To now make our NB classifier we need to build three functions:

Compute the class priors
Build our class conditional distributions
Put it all together and classify our data

In [33]:

# Function which computes the prior probability of every class based on frequency of occurence in 
# the dataset

def class_priors(n_classes, labels):
    counts = np.zeros(n_classes)
    for c_k in range(n_classes):
        counts[c_k] = np.sum(np.where(labels==c_k, 1, 0))
    priors = counts / np.sum(counts)
    print('The class priors are {}'.format(priors))
    return priors

In [34]:

# Run the function

priors = class_priors(n_classes=len(categories), labels=train_labels)

The class priors are [0.2359882  0.28711898 0.29154376 0.18534907]

In [35]:

# Now we will do a function that given the feature occurence counts returns a Bernoulli distribution of 
# batch_shape=number of classes and event_shape=number of features.

def make_distribution(probs):
    batch_of_bernoulli = tfd.Bernoulli(probs=probs)
    dist = tfd.Independent(batch_of_bernoulli, reinterpreted_batch_ndims=1)
    return dist

tf_dist = make_distribution(smoothed_counts)
tf_dist

Out[35]:

<tfp.distributions.Independent 'IndependentBernoulli' batch_shape=[4] event_shape=[17495] dtype=int32>

In [36]:

# The final function predict_sample which given the distribution, a test sample, and the class priors:
#   1) Computes the class conditional probabilities given the sample
#   2) Forms the joint likelihood
#   3) Normalises the joint likelihood and returns the log prob

def predict_sample(dist, sample, priors):
    cond_probs = dist.log_prob(sample)
    joint_likelihood = tf.add(np.log(priors), cond_probs)
    norm_factor = tf.math.reduce_logsumexp(joint_likelihood, axis=-1, keepdims=True)
    log_prob = joint_likelihood - norm_factor
    
    return log_prob

Computing log_probs¶

In [37]:

# Predicting one example from our test data

log_probs = predict_sample(tf_dist, test_data[0], priors)
log_probs

Out[37]:

<tf.Tensor: shape=(4,), dtype=float32, numpy=
array([-6.1736343e+01, -1.5258789e-05, -1.1620026e+01, -6.3327866e+01],
      dtype=float32)>

In [38]:

# Loop over our test data and classify

probabilities = []

for sample, label in zip(test_data, test_labels):
    probabilities.append(tf.exp(predict_sample(tf_dist, sample, priors)))

probabilities = np.asarray(probabilities)
predict_class = np.argmax(probabilities, axis=-1)

print('F1 score: ', f1_score(test_labels, predict_class, average='macro'))

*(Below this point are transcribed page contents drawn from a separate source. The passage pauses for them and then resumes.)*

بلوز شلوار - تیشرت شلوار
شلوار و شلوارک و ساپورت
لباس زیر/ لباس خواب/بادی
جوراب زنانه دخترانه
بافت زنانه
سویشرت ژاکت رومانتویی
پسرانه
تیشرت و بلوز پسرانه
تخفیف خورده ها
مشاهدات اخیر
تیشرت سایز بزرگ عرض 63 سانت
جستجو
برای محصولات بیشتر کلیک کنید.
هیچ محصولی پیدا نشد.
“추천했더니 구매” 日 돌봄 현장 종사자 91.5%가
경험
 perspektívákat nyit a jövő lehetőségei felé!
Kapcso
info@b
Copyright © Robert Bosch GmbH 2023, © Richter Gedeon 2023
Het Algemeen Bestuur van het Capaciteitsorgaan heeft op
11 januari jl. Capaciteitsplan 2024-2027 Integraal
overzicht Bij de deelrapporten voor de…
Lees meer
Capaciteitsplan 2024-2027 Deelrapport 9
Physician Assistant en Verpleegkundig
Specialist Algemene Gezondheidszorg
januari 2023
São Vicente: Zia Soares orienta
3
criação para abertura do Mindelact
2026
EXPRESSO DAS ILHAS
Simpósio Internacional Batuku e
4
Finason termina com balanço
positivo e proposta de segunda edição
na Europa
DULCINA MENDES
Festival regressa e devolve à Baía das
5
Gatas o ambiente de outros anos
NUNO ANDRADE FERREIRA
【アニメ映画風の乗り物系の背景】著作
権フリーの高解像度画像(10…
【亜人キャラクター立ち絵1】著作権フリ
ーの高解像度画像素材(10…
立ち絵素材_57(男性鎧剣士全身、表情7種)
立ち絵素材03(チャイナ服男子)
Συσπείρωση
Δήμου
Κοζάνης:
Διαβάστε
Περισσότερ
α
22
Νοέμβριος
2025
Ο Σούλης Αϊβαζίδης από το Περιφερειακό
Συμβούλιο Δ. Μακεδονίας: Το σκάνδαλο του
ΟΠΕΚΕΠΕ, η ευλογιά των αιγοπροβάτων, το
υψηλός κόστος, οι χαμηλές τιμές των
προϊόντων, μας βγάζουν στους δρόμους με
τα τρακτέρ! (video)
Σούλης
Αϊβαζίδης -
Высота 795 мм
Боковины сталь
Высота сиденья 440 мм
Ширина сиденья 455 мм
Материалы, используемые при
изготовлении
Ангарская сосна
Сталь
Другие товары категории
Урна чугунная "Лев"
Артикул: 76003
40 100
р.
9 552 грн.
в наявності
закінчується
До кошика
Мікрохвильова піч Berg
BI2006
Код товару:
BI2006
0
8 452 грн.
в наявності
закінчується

F1 score:  0.7848499112849504

In [39]:

# Make a Bernoulli Naive Bayes classifier using sklearn with the same level of alpha smoothing

clf = BernoulliNB(alpha=1)
clf.fit(train_data, train_labels)
pred = clf.predict(test_data)
print('F1 from sklearn: ', f1_score(test_labels, pred, average='macro'))

F1 from sklearn:  0.7848499112849504